*Aim of the exercise*. Please reproduce each of the entries below exactly as they appear.

*Recorded data*.
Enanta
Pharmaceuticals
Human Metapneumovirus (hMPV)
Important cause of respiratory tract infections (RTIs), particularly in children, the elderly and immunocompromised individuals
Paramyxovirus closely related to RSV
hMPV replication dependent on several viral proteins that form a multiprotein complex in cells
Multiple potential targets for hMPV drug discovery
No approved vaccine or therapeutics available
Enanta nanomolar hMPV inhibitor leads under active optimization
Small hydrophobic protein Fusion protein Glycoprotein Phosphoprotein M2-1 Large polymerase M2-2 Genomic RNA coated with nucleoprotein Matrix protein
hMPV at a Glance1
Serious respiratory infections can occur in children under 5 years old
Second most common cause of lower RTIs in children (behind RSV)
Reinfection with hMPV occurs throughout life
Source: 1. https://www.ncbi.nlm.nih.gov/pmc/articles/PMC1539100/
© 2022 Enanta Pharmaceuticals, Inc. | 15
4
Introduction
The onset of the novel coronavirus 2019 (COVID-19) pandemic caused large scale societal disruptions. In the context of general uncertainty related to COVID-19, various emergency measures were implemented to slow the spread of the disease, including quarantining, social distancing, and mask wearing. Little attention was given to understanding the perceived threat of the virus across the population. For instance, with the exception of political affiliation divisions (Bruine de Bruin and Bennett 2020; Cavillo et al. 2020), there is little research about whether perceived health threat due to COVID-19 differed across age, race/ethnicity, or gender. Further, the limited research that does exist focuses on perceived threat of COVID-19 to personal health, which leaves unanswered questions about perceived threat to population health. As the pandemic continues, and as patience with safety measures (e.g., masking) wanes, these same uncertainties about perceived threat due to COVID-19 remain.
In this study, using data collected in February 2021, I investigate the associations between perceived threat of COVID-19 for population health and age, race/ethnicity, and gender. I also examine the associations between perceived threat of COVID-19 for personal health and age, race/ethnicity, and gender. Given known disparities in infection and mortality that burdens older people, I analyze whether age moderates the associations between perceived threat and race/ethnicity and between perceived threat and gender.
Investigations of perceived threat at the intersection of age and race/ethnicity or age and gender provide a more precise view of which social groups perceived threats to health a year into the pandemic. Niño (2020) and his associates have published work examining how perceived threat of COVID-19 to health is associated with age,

*Solution for this problem*.
Enanta
Pharmaceuticals
Human Metapneumovirus (hMPV)
Important cause of respiratory tract infections (RTIs), particularly in children, the elderly and immunocompromised individuals
Paramyxovirus closely related to RSV
hMPV replication dependent on several viral proteins that form a multiprotein complex in cells
Multiple potential targets for hMPV drug discovery
No approved vaccine or therapeutics available
Enanta nanomolar hMPV inhibitor leads under active optimization
Small hydrophobic protein Fusion protein Glycoprotein Phosphoprotein M2-1 Large polymerase M2-2 Genomic RNA coated with nucleoprotein Matrix protein
hMPV at a Glance1
Serious respiratory infections can occur in children under 5 years old
Second most common cause of lower RTIs in children (behind RSV)
Reinfection with hMPV occurs throughout life
Source: 1. https://www.ncbi.nlm.nih.gov/pmc/articles/PMC1539100/
© 2022 Enanta Pharmaceuticals, Inc. | 15
4
Introduction
The onset of the novel coronavirus 2019 (COVID-19) pandemic caused large scale societal disruptions. In the context of general uncertainty related to COVID-19, various emergency measures were implemented to slow the spread of the disease, including quarantining, social distancing, and mask wearing. Little attention was given to understanding the perceived threat of the virus across the population. For instance, with the exception of political affiliation divisions (Bruine de Bruin and Bennett 2020; Cavillo et al. 2020), there is little research about whether perceived health threat due to COVID-19 differed across age, race/ethnicity, or gender. Further, the limited research that does exist focuses on perceived threat of COVID-19 to personal health, which leaves unanswered questions about perceived threat to population health. As the pandemic continues, and as patience with safety measures (e.g., masking) wanes, these same uncertainties about perceived threat due to COVID-19 remain.
In this study, using data collected in February 2021, I investigate the associations between perceived threat of COVID-19 for population health and age, race/ethnicity, and gender. I also examine the associations between perceived threat of COVID-19 for personal health and age, race/ethnicity, and gender. Given known disparities in infection and mortality that burdens older people, I analyze whether age moderates the associations between perceived threat and race/ethnicity and between perceived threat and gender.
Investigations of perceived threat at the intersection of age and race/ethnicity or age and gender provide a more precise view of which social groups perceived threats to health a year into the pandemic. Niño (2020) and his associates have published work examining how perceived threat of COVID-19 to health is associated with age,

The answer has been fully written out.